• [Requirement 1]
Answer these questions using the interview with Ethan, one answer per line, marked like the questions:
(a) In what year did his partner leave her job?
(b) How many years did she work in employee benefits before joining the company full time?
(c) What acronym do the company's core values form?
• [Requirement 2]
Decide whether each statement agrees with the interview with Ethan. Answer yes or no and quote the words of the interview that decide it.
(a) Ethan says he and his partner never fight.
(b) Ethan's background includes graphic design.
(c) The company recites a creed at every staff meeting.
• [Requirement 3]
Write the next part of the interview with Ethan, picking up after its final line.

Text section Block Start

Ethan: Yes, we are still working together in the business. She left her job in 2005 so it'll be twelve years now that we've worked together full time in our business. And I think that one of the reasons we do work together so well is because we have very clearly divided roles. So my background is more graphic design, creative, artistic, marketing, strategic. Her background is dealing with HR, payroll, insurance benefits. She actually worked in employee benefits for eight years before she came to work in our company full time. Employee benefits, payroll, HR, all that stuff bores me to tears. I would rather pluck my eyelashes out, then deal with it. So I am very fortunate to have her because that's her area of expertise. So we do well staying in each other's. Now of course, there's overlap, we use each other as a sounding board for things. But I think it's very important to have that division of labor. But, more so on a more spiritual standpoint, I feel like it's important in a relationship to fight a battle, side by side with each other. That way, you know you deal with a lot of struggles in business and we're more like teammates and soldiers on the battlefield together, and that brings us closer. Whereas a lot of couples fights against each other so we try to focus on the side by side battling with each other, instead of fighting against each other.

Shantel: Well that's nice to have that common thread. You guys are just trying to grow the business together so you're not fighting each other ever, you're just wanting to grow the company.

Ethan: Right, now we do fight sometimes. I'm not going to make it like we don't ever fight. I don't want to stay in the rosy picture here. I think all couples have their struggles but when you put it into perspective, the things we argue about are very minor.

Shantel: Fair enough. Is there anything you wish you knew when you first got started as an entrepreneur?

Ethan: When I first got started as an entrepreneur? I wish I knew about core values earlier in my career, in my entrepreneurial career. We use core values all the time and I feel like that term gets overused. But I look at it like this, when you're starting out in your early stages of entrepreneurship and your workload gets heavy, the first thing you say to yourself is "oh man I wish I could clone myself" or "If only I had more hours in the day." Well you obviously can't clone yourself and you don't want to hire people who are exactly like you, but you do need a framework. It's important to have a framework that your company follows of a behavioral pattern that your company follows, because the reason your company got to where it is, is because of you. So your ideals and the way you make decisions, those are your company's core values. It took me a long time, I had to hear over and over and over again before I actually formed company core values and put them up on the wall and shared them with my team. But that made all of the difference in the world and it actually kind of helped me "clone myself" in a way because now all of my team members, drilled in their self- conscious- and our core values, I'll share them, are promises, accuracy, logic, and systems. It forms a nice acronym- PALS. Well, promises, just do what you say you're gonna do. If you make a commitment to a customer, you're gonna get this by Wednesday, get it to them by Wednesday or even earlier. Accuracy. If we create a design proof for a customer we promise that it's gonna look exactly like the proof. We do it accurately 100%. Logic. It's what we talked about earlier. Resourcefulness. When you're thrown a curve ball, figure it out. Use drawn earlier scenarios and figure out what to do in this scenario. Don't come ask someone else the question, use logic. And systems. When you do something, don't just keep it in your head, document the system step by step so you can make the workload easier for the next person. Those were the core values that I extracted out of my head. Put them on paper, put them on the wall. We even have a company creed that we recite at every staff meeting and that has made things so much easier. I love my team, they are super dedicated and they help take things to the next level.

Text section Block End
Given material Block Start

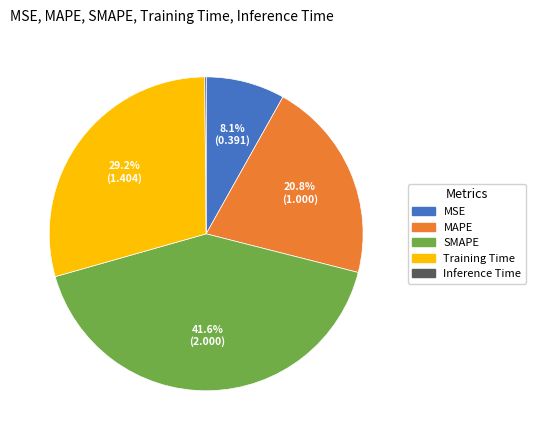

What is the largest slice in the pie chart?

SMAPE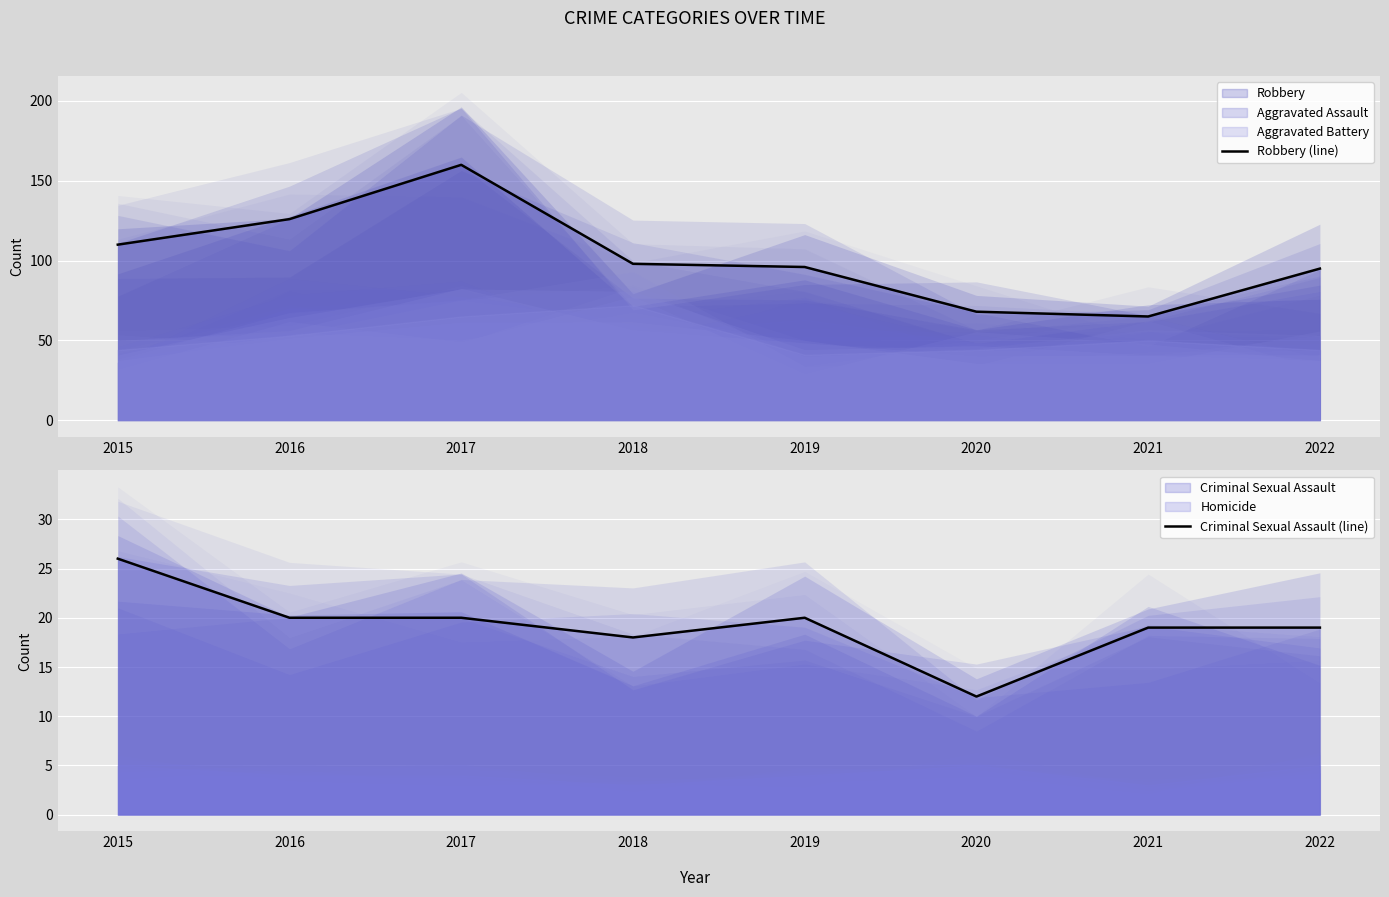

True or false: Robbery (line) and Criminal Sexual Assault (line) intersect in this chart.

False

Given material Block End

• [Answer area 1]
(a) 2005
(b) Eight years
(c) PALS

• [Answer area 2]
(a) No: "Right, now we do fight sometimes."
(b) Yes: "So my background is more graphic design, creative, artistic, marketing, strategic."
(c) Yes: "We even have a company creed that we recite at every staff meeting"

• [Answer area 3]
Shantel: I love that, and I actually have to- so we've connected offline in the EO organization, which we'll touch on, but you gave us this idea to kind of bring to our company and we've made an acronym of our core values as well and we touch on them in every meeting so I appreciate you mentioning that because I believe it's completely shifted our business as well and hopefully people can take that piece of information and bring it back with them.

Ethan: Awesome!

Shantel: Yeah. Do you incorporate those core values into some of your interview questions as well?

Ethan: Oh, most definitely. Most definitely. In fact, our- we rewrote, and restructured our interview format and have it in sections based on those core values. So, we have a set of questions about- does this person uphold their promises? Do they do what they said they're gonna do? We have a section on accuracy, and then we have a section on testing their logic skills, which were some of the questions I described to you earlier. And then we have a set of questions on systems. And then we score them on each one. We even use our core values for quarterly employee reviews. We should probably do that more frequently than quarterly. But we do it like a report card, so for each area we grade someone A through F on each core value. Then they get a GPA, and we give it to them. We grade them and we have them grade themselves and we look at discrepancies between the two, if there are any.

Shantel: I love that. We started to incoprorate that in our yearly reviews, and now in 2018 gonna start to do that quarterly as well. One piece that we added is that they rate the company on how well we're living up our core values, which was pretty eye-opening as well. There's one core value of ours and it's innovative that we need to continue to work on so it's actually a big focus in Q1 for us. But, I thought that was pretty interesting for them to rate us on the core values as well.

Ethan: I mean, that's a great take away. It's very important. A lot of times it's very hard for us as business leaders to hear feedback about ourselves, but that's very important. That's good that you're doing that.

Shantel: Thanks. I'd love to talk about how you optimize your day. I know you're super busy running multiple companies and now have taken on a leadership role in the Entrepreneur's Organization. How do you optimize your day?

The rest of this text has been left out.